Auf „Rooting For Love“, ihrem ersten Soloalbum seit 2017, erkundet Laetitia Sadier von Stereolab Wege zur Heilung der Menschheit, inspiriert von ihrem Zen-Shiatsu-Training und den Worten von Véronique Vincent von The Honeymoon Killers. Die Botschaft ist klar: Methoden der Selbstverbesserung und die Beschäftigung mit Kunst und Kultur sind die einzige Möglichkeit, tief in unser Inneres vorzudringen und den Müll rauszulassen. Mit anderen Worten: Selbstfürsorge muss keine narzisstischen oder Hippie-Konnotationen haben, sie kann radikal sein – insbesondere in einer Welt, in der die Ideologien des Kapitalismus auf Selbsthass basieren. Und wenn es gemeinsam geschieht, könnte es sogar die Welt verändern. Doch in den sieben Jahren zwischen diesem Album und „Rooting for Love“ entfernte sich die Gesellschaft noch weiter von ihren Idealen, was sich in der Dringlichkeit widerspiegelt, die Sadier diesen Liebesliedern für das Potenzial der Menschheit für das Gute beimisst.

Manchmal schlägt diese Dringlichkeit in Frustration um: „You need a good slap“, singt sie in „Don’t Forget You’re Mine“, dem möglicherweise gesprächigsten und konfrontativsten Lied, das sie je geschrieben hat. Auf „Cloud 6“ ist sie das Universum, das unverblümt daran erinnert, dass das Leben zum Leben da ist („I’m not fucking around“). Der überwältigende Reichtum von Sadier’s Stimme passt zur überraschenden Offenheit des Songwritings von „Rooting for Love“, insbesondere wenn sie von der Gruppe männlicher und weiblicher Sänger unterstützt wird, die als „The Choir“ bekannt ist. Der majestätische Call-and-Response-Gesang lässt auf „Who + What“ die Kraft erkennen, die nötig ist, um sich von überkommener Weisheit zu befreien und sich der Selbsterkenntnis zuzuwenden, einem von mehreren Momenten, in denen sich das Album eher wie das Erleben eines Rituals als wie eine Reihe von Liedern anfühlt.

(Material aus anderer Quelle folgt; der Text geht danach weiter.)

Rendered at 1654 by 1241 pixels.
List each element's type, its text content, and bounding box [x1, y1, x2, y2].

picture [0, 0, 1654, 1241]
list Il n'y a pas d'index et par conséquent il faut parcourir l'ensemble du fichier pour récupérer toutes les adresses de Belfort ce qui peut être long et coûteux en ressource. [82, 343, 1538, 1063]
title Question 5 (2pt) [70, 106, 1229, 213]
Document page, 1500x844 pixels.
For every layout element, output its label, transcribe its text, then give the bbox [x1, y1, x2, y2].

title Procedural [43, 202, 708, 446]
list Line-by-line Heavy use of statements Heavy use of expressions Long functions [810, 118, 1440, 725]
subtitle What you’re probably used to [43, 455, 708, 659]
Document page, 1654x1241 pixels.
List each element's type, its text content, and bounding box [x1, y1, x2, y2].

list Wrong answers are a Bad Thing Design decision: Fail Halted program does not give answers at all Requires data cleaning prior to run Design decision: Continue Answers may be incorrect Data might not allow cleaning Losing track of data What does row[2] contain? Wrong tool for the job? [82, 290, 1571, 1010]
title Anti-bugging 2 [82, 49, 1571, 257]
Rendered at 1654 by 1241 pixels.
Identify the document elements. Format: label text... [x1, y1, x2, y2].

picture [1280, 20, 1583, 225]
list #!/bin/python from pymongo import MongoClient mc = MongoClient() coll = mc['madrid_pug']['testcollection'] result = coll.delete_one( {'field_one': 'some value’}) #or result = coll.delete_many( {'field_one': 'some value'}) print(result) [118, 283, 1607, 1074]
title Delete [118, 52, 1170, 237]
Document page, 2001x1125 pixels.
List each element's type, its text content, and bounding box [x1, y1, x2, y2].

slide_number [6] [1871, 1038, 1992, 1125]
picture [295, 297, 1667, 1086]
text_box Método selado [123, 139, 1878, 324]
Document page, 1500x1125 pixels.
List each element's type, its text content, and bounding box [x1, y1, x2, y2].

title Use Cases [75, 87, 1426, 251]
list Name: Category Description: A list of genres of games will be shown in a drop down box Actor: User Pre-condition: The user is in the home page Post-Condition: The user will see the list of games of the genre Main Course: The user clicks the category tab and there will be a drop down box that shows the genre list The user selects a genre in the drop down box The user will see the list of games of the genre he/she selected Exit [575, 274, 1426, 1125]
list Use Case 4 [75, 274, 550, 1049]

In der Vergangenheit gab es kaum einen erkennbaren Unterschied zwischen einem Stereolab-Album und einem Laetitia Sadier-Album, so unverwechselbar ist ihre Stimme – aber hier zeichnet sich „Rooting For Love“ durch die offene Kommunikation und die Dringlichkeit ihres Vortrags aus. Je mehr Zeit man damit verbringt, desto mehr musikalische und lyrische Wahrheiten kommen ans Licht – und desto mehr kann man die komplizierten melodischen Bewegungen und die dichten harmonischen Verschiebungen schätzen. Am wichtigsten ist, dass Sadier ihr Ziel erreicht und ein echtes musikalisches Gegenmittel zu den kulturellen Narben und Traumata bietet, die wir in den letzten Jahren mit uns herumgetragen haben.